I think the original row count issue happens when an index is created while a large batch of rows is being written. When the initial index population UPSERT SELECT is run, it won't be able to see some rows of this batch. I cannot reproduce the issue for smaller batch sizes.
The increment index maintenance fix also doesn't help since the batch was already sent to the server before the index was created.
If we run the index population UPSERT SELECT at a lower priority, would the number of region server handlers matter? If we have more handlers than requests then would the UPSERT SELECT run while the in progress batch is being written on the region server?
To test manually flushing should I call flush() on the data table using HBaseAdmin ?
Thanks,
Thomas
I tried calling flush using HBaseAdmin after creating the index table and before running the UPSERT SELECT and this fixes the issue when testing manually.
Flush writes the data from the memstore to disk, however if the data is already present in the memstore then the UPSERT SELECT would be able to see it, so I am not sure if adding the flush would fix the issue in all cases.

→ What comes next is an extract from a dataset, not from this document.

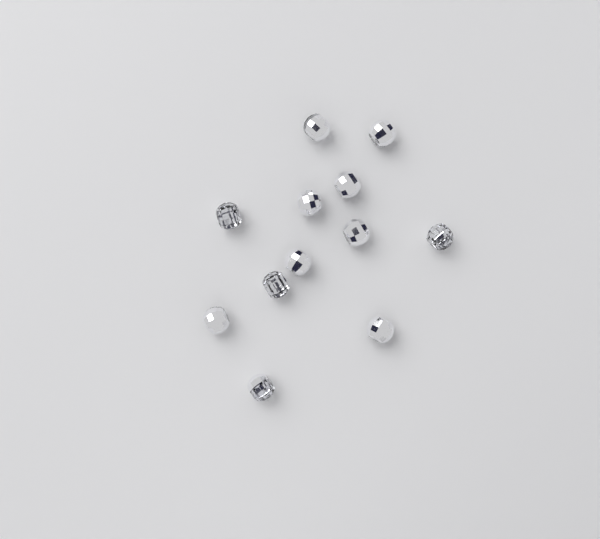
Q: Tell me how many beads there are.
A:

Is adding a flush() equivalent to the sleep ?
I'm not sure of the exact processing that occurs during a flush, but logically it writes the data that's in the memstore to disk. How long does it take and if you sleep for that amount of time (instead of doing the flush), do your tests pass?
Have you tried running the UPSERT/SELECT at a lower priority?
I suppose we need to understand the timing of everything to understand why it's failing. Is the data inflight when the index population occurs runs? Or does the data arrive at the server while the UPSERT/SELECT is running?
Would be good to make a timeline like this:
- Compile CREATE INDEX IDX ON T statement
- Resolve table T getting server timestamp back of t0.
- Execute CREATE INDEX statement
- Create HBase metadata for new IDX table (index on view or local index may not create any new metadata)
- Insert Phoenix metadata for new index
- Execute UPSERT SELECT to populate index using t0 for scan and put timestamp
- Execute n scans in parallel chunk-by-chunk for each guidepost and submit batch mutation for initial index population.
- Mark new index as active (i.e. updating Phoenix metadata through coprocessor call)
The above is time ordered, so the UPSERT SELECT is running as of an earlier timestamp. When does other client's batch of mutations have to hit the server for the problem to occur?
I have attached a log file which contains logging from HRegionServer and HRegion. I used pherf to load data and created an index while the data was being loaded. After the data load was completed there were 500,000 rows in the data table, but only 495990 rows in then index table (4010 rows were missing). The CREATE INDEX statement returned 0 rows created.
I added a log line to HRegion.doMiniBatchMutation() after the call to mvcc.completeMemstoreInsert(w) which advances mvcc and makes the batch visible to scanners.
I also added a log line to HRegionServer.scan() when the server first gets the scan to print out the max timestamp of the scan. I added another log line just before the server returns the results to the client to get the number of rows returned to the client.
I only included logs for rows written that were are not part of the incremental index maintenance (all of these rows should have been picked up by the UPSERT SELECT) and for scans that were part of the UPSERT SELECT.
From the log, all the scans complete before the call to advance the mvcc in HRegion and so the scans all return 0 rows.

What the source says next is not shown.